What the exercise asks: Pictures in the data must not be copied, but everything else should be output exactly.

Material to process:
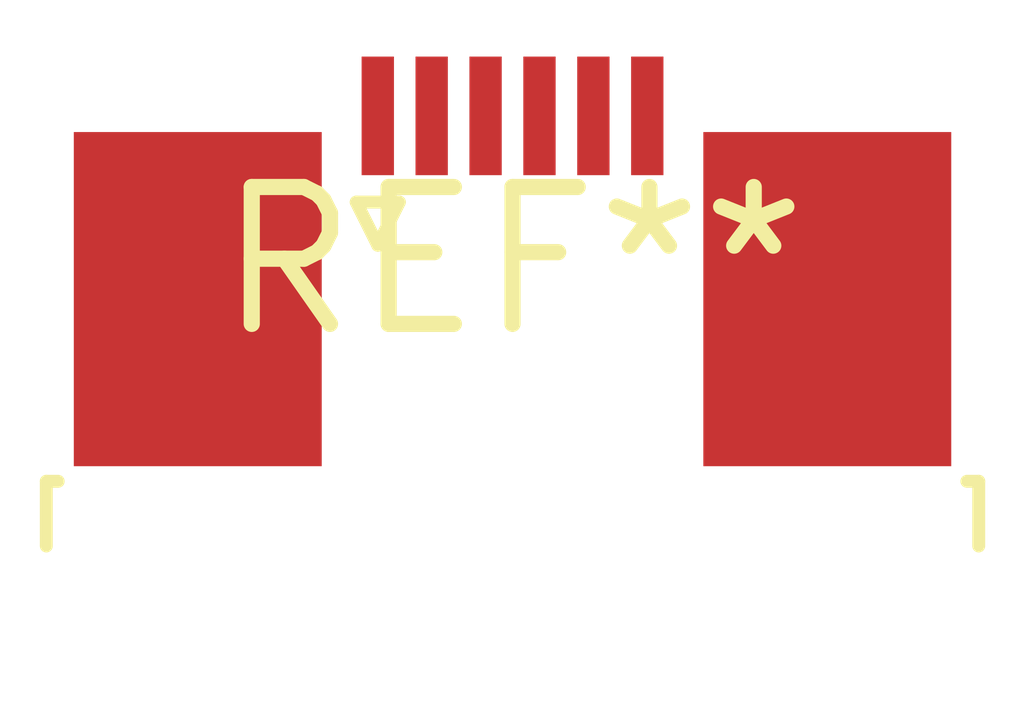
<source format=kicad_pcb>
(kicad_pcb (version 20240108) (generator pcbnew)

  (general
    (thickness 1.6)
  )

  (paper "A4")
  (layers
    (0 "F.Cu" signal)
    (31 "B.Cu" signal)
    (32 "B.Adhes" user "B.Adhesive")
    (33 "F.Adhes" user "F.Adhesive")
    (34 "B.Paste" user)
    (35 "F.Paste" user)
    (36 "B.SilkS" user "B.Silkscreen")
    (37 "F.SilkS" user "F.Silkscreen")
    (38 "B.Mask" user)
    (39 "F.Mask" user)
    (40 "Dwgs.User" user "User.Drawings")
    (41 "Cmts.User" user "User.Comments")
    (42 "Eco1.User" user "User.Eco1")
    (43 "Eco2.User" user "User.Eco2")
    (44 "Edge.Cuts" user)
    (45 "Margin" user)
    (46 "B.CrtYd" user "B.Courtyard")
    (47 "F.CrtYd" user "F.Courtyard")
    (48 "B.Fab" user)
    (49 "F.Fab" user)
    (50 "User.1" user)
    (51 "User.2" user)
    (52 "User.3" user)
    (53 "User.4" user)
    (54 "User.5" user)
    (55 "User.6" user)
    (56 "User.7" user)
    (57 "User.8" user)
    (58 "User.9" user)
  )

  (setup
    (pad_to_mask_clearance 0)
    (pcbplotparams
      (layerselection 0x00010fc_ffffffff)
      (plot_on_all_layers_selection 0x0000000_00000000)
      (disableapertmacros false)
      (usegerberextensions false)
      (usegerberattributes false)
      (usegerberadvancedattributes false)
      (creategerberjobfile false)
      (dashed_line_dash_ratio 12.000000)
      (dashed_line_gap_ratio 3.000000)
      (svgprecision 4)
      (plotframeref false)
      (viasonmask false)
      (mode 1)
      (useauxorigin false)
      (hpglpennumber 1)
      (hpglpenspeed 20)
      (hpglpendiameter 15.000000)
      (dxfpolygonmode false)
      (dxfimperialunits false)
      (dxfusepcbnewfont false)
      (psnegative false)
      (psa4output false)
      (plotreference false)
      (plotvalue false)
      (plotinvisibletext false)
      (sketchpadsonfab false)
      (subtractmaskfromsilk false)
      (outputformat 1)
      (mirror false)
      (drillshape 1)
      (scaleselection 1)
      (outputdirectory "")
    )
  )

  (net 0 "")

  (footprint "TE_0-1734839-6_1x06-1MP_P0.5mm_Horizontal" (layer "F.Cu") (at 0 0))

)

</source>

Result of this task:
<source format=kicad_pcb>
(kicad_pcb (version 20240108) (generator pcbnew)

  (general
    (thickness 1.6)
  )

  (paper "A4")
  (layers
    (0 "F.Cu" signal)
    (31 "B.Cu" signal)
    (32 "B.Adhes" user "B.Adhesive")
    (33 "F.Adhes" user "F.Adhesive")
    (34 "B.Paste" user)
    (35 "F.Paste" user)
    (36 "B.SilkS" user "B.Silkscreen")
    (37 "F.SilkS" user "F.Silkscreen")
    (38 "B.Mask" user)
    (39 "F.Mask" user)
    (40 "Dwgs.User" user "User.Drawings")
    (41 "Cmts.User" user "User.Comments")
    (42 "Eco1.User" user "User.Eco1")
    (43 "Eco2.User" user "User.Eco2")
    (44 "Edge.Cuts" user)
    (45 "Margin" user)
    (46 "B.CrtYd" user "B.Courtyard")
    (47 "F.CrtYd" user "F.Courtyard")
    (48 "B.Fab" user)
    (49 "F.Fab" user)
    (50 "User.1" user)
    (51 "User.2" user)
    (52 "User.3" user)
    (53 "User.4" user)
    (54 "User.5" user)
    (55 "User.6" user)
    (56 "User.7" user)
    (57 "User.8" user)
    (58 "User.9" user)
  )

  (setup
    (pad_to_mask_clearance 0)
    (pcbplotparams
      (layerselection 0x00010fc_ffffffff)
      (plot_on_all_layers_selection 0x0000000_00000000)
      (disableapertmacros false)
      (usegerberextensions false)
      (usegerberattributes false)
      (usegerberadvancedattributes false)
      (creategerberjobfile false)
      (dashed_line_dash_ratio 12.000000)
      (dashed_line_gap_ratio 3.000000)
      (svgprecision 4)
      (plotframeref false)
      (viasonmask false)
      (mode 1)
      (useauxorigin false)
      (hpglpennumber 1)
      (hpglpenspeed 20)
      (hpglpendiameter 15.000000)
      (dxfpolygonmode false)
      (dxfimperialunits false)
      (dxfusepcbnewfont false)
      (psnegative false)
      (psa4output false)
      (plotreference false)
      (plotvalue false)
      (plotinvisibletext false)
      (sketchpadsonfab false)
      (subtractmaskfromsilk false)
      (outputformat 1)
      (mirror false)
      (drillshape 1)
      (scaleselection 1)
      (outputdirectory "")
    )
  )

  (net 0 "")

  (footprint "TE_0-1734839-6_1x06-1MP_P0.5mm_Horizontal" (layer "F.Cu") (at 0 0))

)

</source>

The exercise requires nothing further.